Background: Postpartum depression (PPD) is the most common complication of childbirth. Suicide is a leading cause of maternal death in the first postpartum year. Depressed mothers often have suicidal ideation (SI). Depression and suicidality may vary across the seasons. Previous studies of seasonality and PPD were relatively small or encumbered by study design constraints. We examined the possible relationship between seasonality, depression, and SI in 9,339 new mothers. Methods: From 2006 to 2010, the investigators screened women within 4–6 weeks postpartum with the Edinburgh Postnatal Depression Scale (EPDS). We used spectral analysis to explore seasonal variation in risk for depression and suicidality. Results: The study team screened 9,339 new mothers, of whom 1,316 (14%) women had positive depression scores (EPDS≥10) which suggest PPD risk; 294 (3%) women had SI (item 10≥1).
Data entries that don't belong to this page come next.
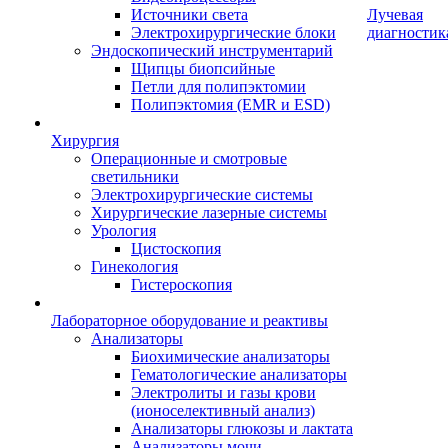
Источники света
Лучевая
Электрохирургические блоки
диагностик
Эндоскопический инструментарий
Щипцы биопсийные
Петли для полипэктомии
Полипэктомия (EMR и ESD)
Хирургия
Операционные и смотровые
светильники
Электрохирургические системы
Хирургические лазерные системы
Урология
Цистоскопия
Гинекология
Гистероскопия
Лабораторное оборудование и реактивы
Анализаторы
Биохимические анализаторы
Гематологические анализаторы
Электролиты и газы крови
(ионоселективный анализ)
Анализаторы глюкозы и лактата
Анализаторы мочи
A positive EPDS was associated significantly with SI. PPD risk varied significantly across 12-months—risk was highest in December. We detected no seasonal variation in SI. Conclusions: Effects of seasonal light variation may contribute to increased risk for depressive symptoms. Suicidality could be related to maternal depression but not seasonal variation. Depression and Anxiety, 2011. © 2011 Wiley-Liss, Inc.